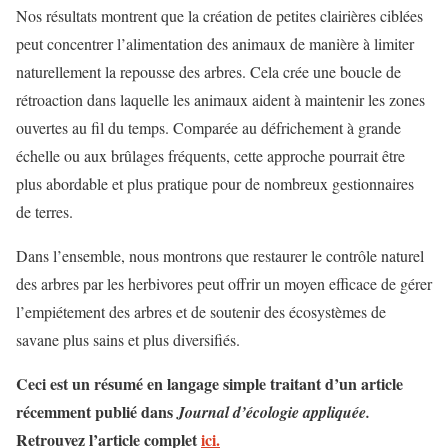
Nos résultats montrent que la création de petites clairières ciblées
peut concentrer l’alimentation des animaux de manière à limiter
naturellement la repousse des arbres. Cela crée une boucle de
rétroaction dans laquelle les animaux aident à maintenir les zones
ouvertes au fil du temps. Comparée au défrichement à grande
échelle ou aux brûlages fréquents, cette approche pourrait être
plus abordable et plus pratique pour de nombreux gestionnaires
de terres.
Dans l’ensemble, nous montrons que restaurer le contrôle naturel
des arbres par les herbivores peut offrir un moyen efficace de gérer
l’empiétement des arbres et de soutenir des écosystèmes de
savane plus sains et plus diversifiés.
Ceci est un résumé en langage simple traitant d’un article
récemment publié dans
Journal d’écologie appliquée.
Retrouvez l’article complet
ici.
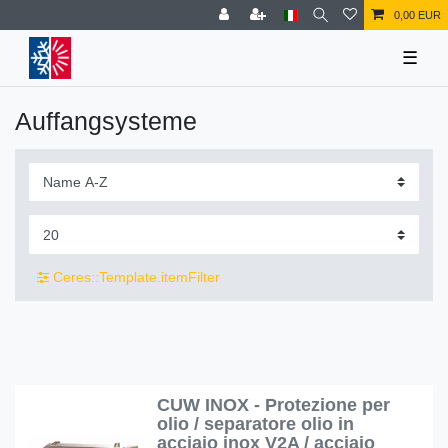
0,00 EUR
☰
Auffangsysteme
Ceres::Template.itemFilter
CUW INOX - Protezione per
olio / separatore olio in
acciaio inox V2A / acciaio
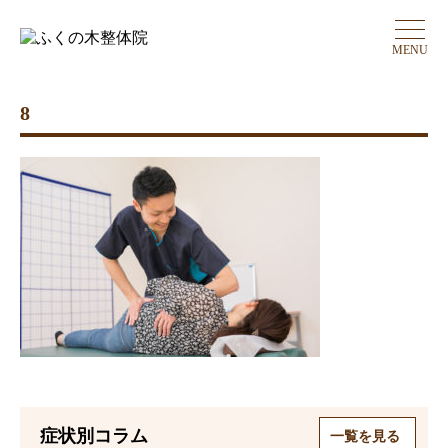
MENU
8
症状別コラム
一覧を見る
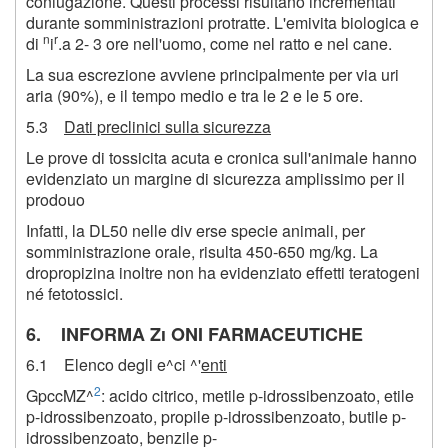
coniugazione. Questi processi risultano incrementati
durante somministrazioni protratte. L'emivita biologica e
n
r
di
i
.a 2- 3 ore nell'uomo, come nel ratto e nel cane.
La sua escrezione avviene principalmente per via uri
aria (90%), e il tempo medio e tra le 2 e le 5 ore.
5.3
Dati preclinici sulla sicurezza
Le prove di tossicita acuta e cronica sull'animale hanno
evidenziato un margine di sicurezza amplissimo per il
prodouo
Infatti, la DL50 nelle div erse specie animali, per
somministrazione orale, risulta 450-650 mg/kg. La
dropropizina inoltre non ha evidenziato effetti teratogeni
né fetotossici.
6. INFORMA Zi ONI FARMACEUTICHE
6.1 Elenco degli e^ci ^'
enti
2
GpccMZ^
: acido citrico, metile p-idrossibenzoato, etile
p-idrossibenzoato, propile p-idrossibenzoato, butile p-
idrossibenzoato, benzile p-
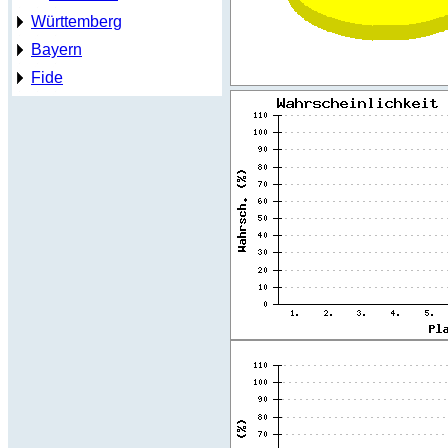
Württemberg
Bayern
Fide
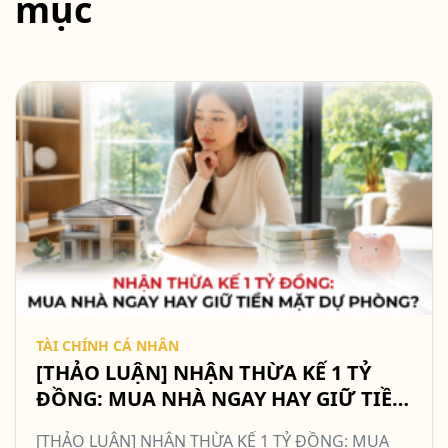
mục
TÀI CHÍNH CÁ NHÂN
[THẢO LUẬN] NHẬN THỪA KẾ 1 TỶ
ĐỒNG: MUA NHÀ NGAY HAY GIỮ TIỀN
MẶT DỰ PHÒNG? #TCCN18
[THẢO LUẬN] NHẬN THỪA KẾ 1 TỶ ĐỒNG: MUA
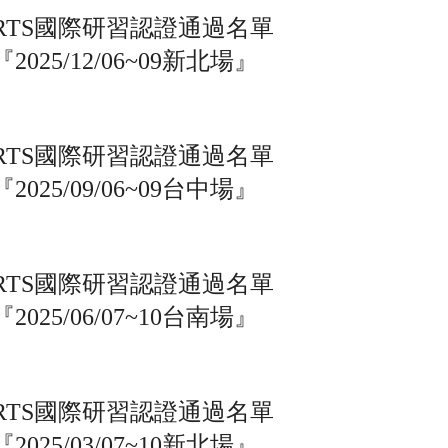
RTS國際研習認證通過名單
『2025/12/06~09新北場』
RTS國際研習認證通過名單
『2025/09/06~09台中場』
RTS國際研習認證通過名單
『2025/06/07~10台南場』
RTS國際研習認證通過名單
『2025/03/07~10新北場』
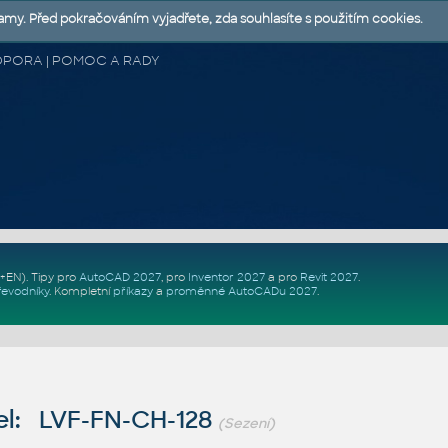
lamy. Před pokračováním vyjadřete, zda souhlasíte s použitím cookies.
 PODPORA | POMOC A RADY
Z+EN)
. Tipy pro
AutoCAD 2027
, pro
Inventor 2027
a pro
Revit 2027
.
řevodníky
.
Kompletní
příkazy
a
proměnné AutoCADu 2027
.
l: LVF-FN-CH-128
(Sezení)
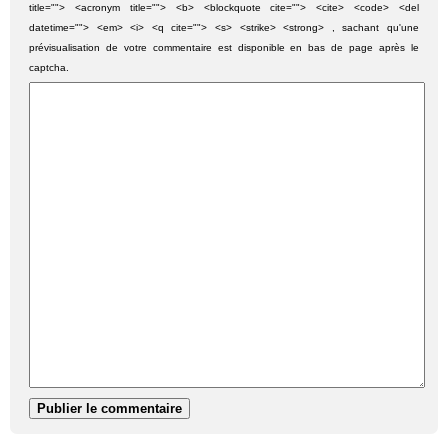
title=""> <acronym title=""> <b> <blockquote cite=""> <cite> <code> <del
datetime=""> <em> <i> <q cite=""> <s> <strike> <strong> , sachant qu'une
prévisualisation de votre commentaire est disponible en bas de page après le
captcha.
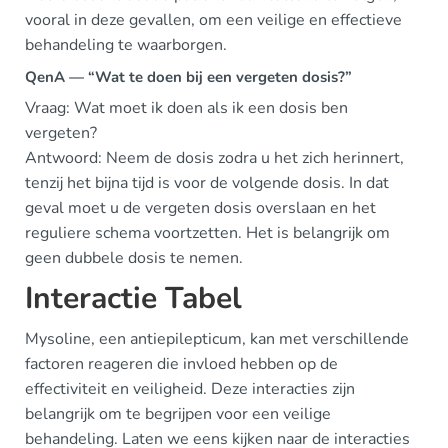
vooral in deze gevallen, om een veilige en effectieve
behandeling te waarborgen.
QenA — “Wat te doen bij een vergeten dosis?”
Vraag: Wat moet ik doen als ik een dosis ben
vergeten?
Antwoord: Neem de dosis zodra u het zich herinnert,
tenzij het bijna tijd is voor de volgende dosis. In dat
geval moet u de vergeten dosis overslaan en het
reguliere schema voortzetten. Het is belangrijk om
geen dubbele dosis te nemen.
Interactie Tabel
Mysoline, een antiepilepticum, kan met verschillende
factoren reageren die invloed hebben op de
effectiviteit en veiligheid. Deze interacties zijn
belangrijk om te begrijpen voor een veilige
behandeling. Laten we eens kijken naar de interacties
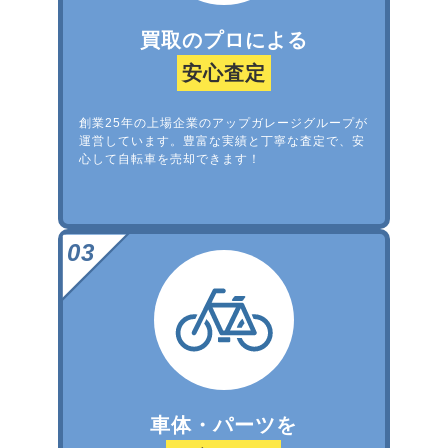
買取のプロによる
安心査定
創業25年の上場企業のアップガレージグループが
運営しています。豊富な実績と丁寧な査定で、安
心して自転車を売却できます！
車体・パーツを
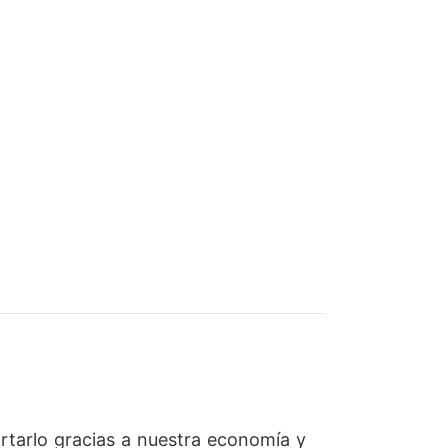
ortarlo gracias a nuestra economía y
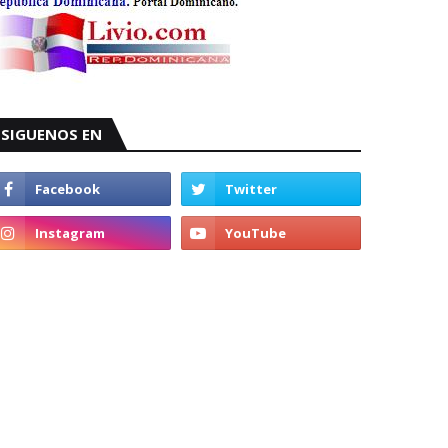
SIGUENOS EN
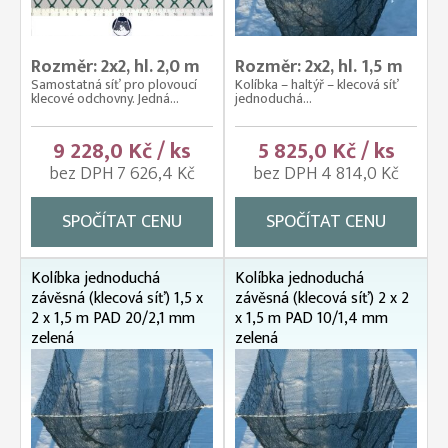
Rozměr: 2x2, hl. 2,0 m
Rozměr: 2x2, hl. 1,5 m
Samostatná síť pro plovoucí
Kolíbka – haltýř – klecová síť
klecové odchovny. Jedná...
jednoduchá...
9 228,0 Kč / ks
5 825,0 Kč / ks
bez DPH 7 626,4 Kč
bez DPH 4 814,0 Kč
SPOČÍTAT CENU
SPOČÍTAT CENU
Kolíbka jednoduchá
Kolíbka jednoduchá
závěsná (klecová síť) 1,5 x
závěsná (klecová síť) 2 x 2
2 x 1,5 m PAD 20/2,1 mm
x 1,5 m PAD 10/1,4 mm
zelená
zelená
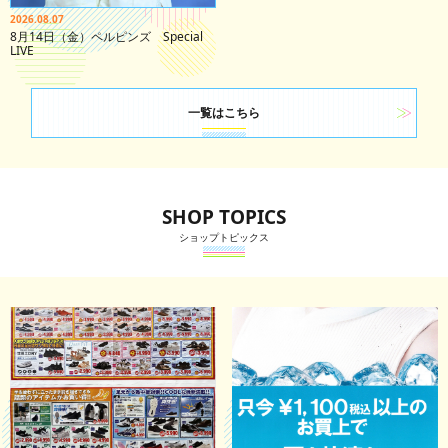
2026.08.07
8月14日（金）ペルピンズ Special
LIVE
一覧はこちら
SHOP TOPICS
ショップトピックス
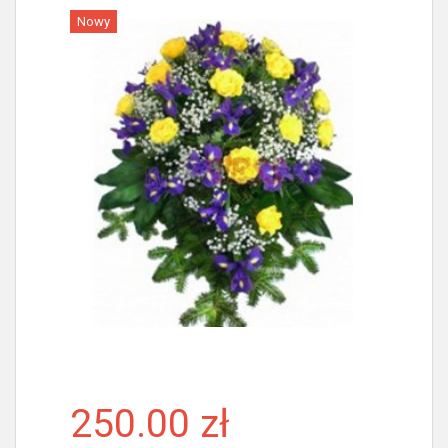
Nowy
Więcej
250.00 zł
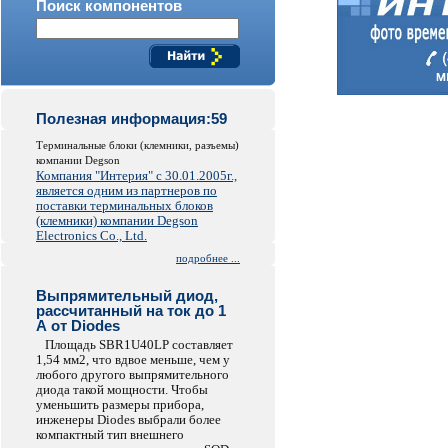
Поиск компонентов
Полезная информация:59
Терминальные блоки (клемники, разъемы)
компании Degson
Компания "Интерия" с 30.01.2005г.,
является одним из партнеров по
поставки терминальных блоков
(клемники) компании Degson
Electronics Co., Ltd.
подробнее ...
Выпрямительный диод,
рассчитанный на ток до 1
А от Diodes
Площадь SBR1U40LP составляет
1,54 мм2, что вдвое меньше, чем у
любого другого выпрямительного
диода такой мощности. Чтобы
уменьшить размеры прибора,
инженеры Diodes выбрали более
компактный тип внешнего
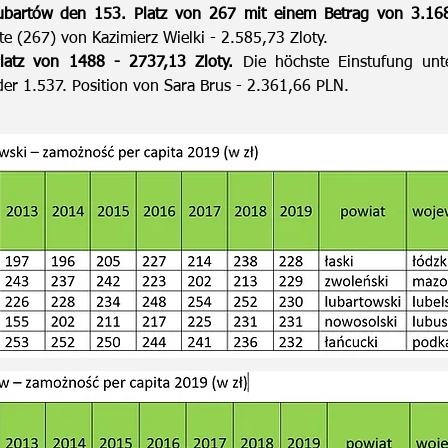
Lubartów den 153. Platz von 267 mit einem Betrag von 3.16
te (267) von Kazimierz Wielki - 2.585,73 Zloty.
atz von 1488 - 2737,13 Zloty.
Die höchste Einstufung unt
der 1.537. Position von Sara Brus - 2.361,66 PLN.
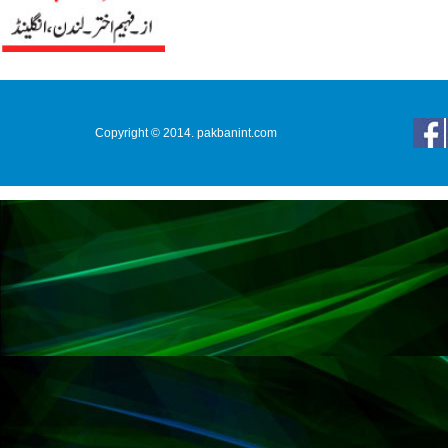
Copyright © 2014. pakbanint.com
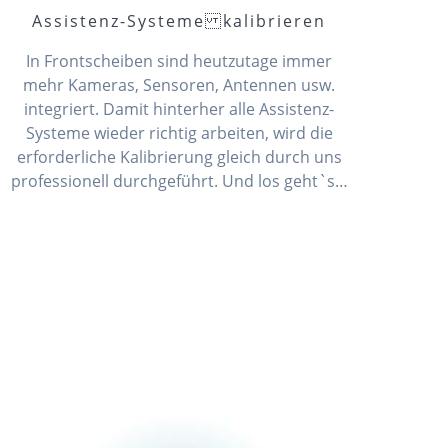
Assistenz-Systeme kalibrieren
In Frontscheiben sind heutzutage immer
mehr Kameras, Sensoren, Antennen usw.
integriert. Damit hinterher alle Assistenz-
Systeme wieder richtig arbeiten, wird die
erforderliche Kalibrierung gleich durch uns
professionell durchgeführt. Und los geht`s…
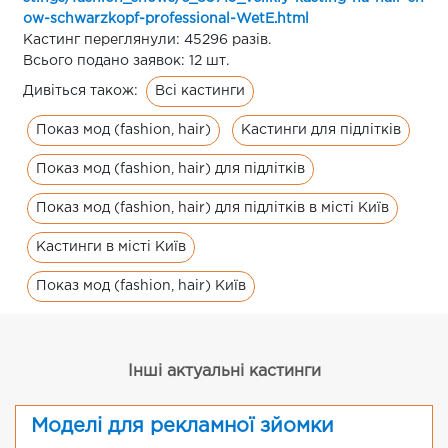
ow-schwarzkopf-professional-WetE.html
Кастинг переглянули: 45296 разів.
Всього подано заявок: 12 шт.
Всі кастинги
Дивіться також:
Показ мод (fashion, hair)
Кастинги для підлітків
Показ мод (fashion, hair) для підлітків
Показ мод (fashion, hair) для підлітків в місті Київ
Кастинги в місті Київ
Показ мод (fashion, hair) Київ
Інші актуальні кастинги
Моделі для рекламної зйомки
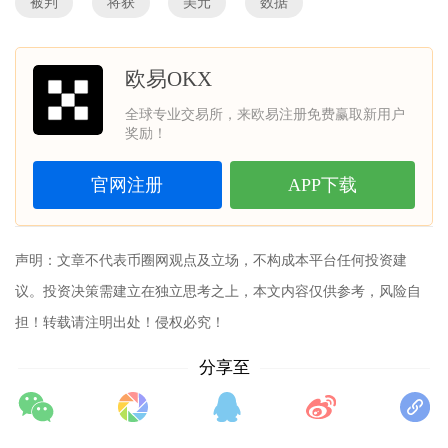
被判
将获
美元
数据
欧易OKX
全球专业交易所，来欧易注册免费赢取新用户
奖励！
官网注册
APP下载
声明：文章不代表币圈网观点及立场，不构成本平台任何投资建
议。投资决策需建立在独立思考之上，本文内容仅供参考，风险自
担！转载请注明出处！侵权必究！
分享至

> **WRITTEN TASK**:
Give back exactly the lines from the opening of the listing through the line holding "savane plus sains et plus diversifiés.", both ends included, with every picture omitted.

> **FINISHED EXERCISE**:
Nos résultats montrent que la création de petites clairières ciblées
peut concentrer l’alimentation des animaux de manière à limiter
naturellement la repousse des arbres. Cela crée une boucle de
rétroaction dans laquelle les animaux aident à maintenir les zones
ouvertes au fil du temps. Comparée au défrichement à grande
échelle ou aux brûlages fréquents, cette approche pourrait être
plus abordable et plus pratique pour de nombreux gestionnaires
de terres.
Dans l’ensemble, nous montrons que restaurer le contrôle naturel
des arbres par les herbivores peut offrir un moyen efficace de gérer
l’empiétement des arbres et de soutenir des écosystèmes de
savane plus sains et plus diversifiés.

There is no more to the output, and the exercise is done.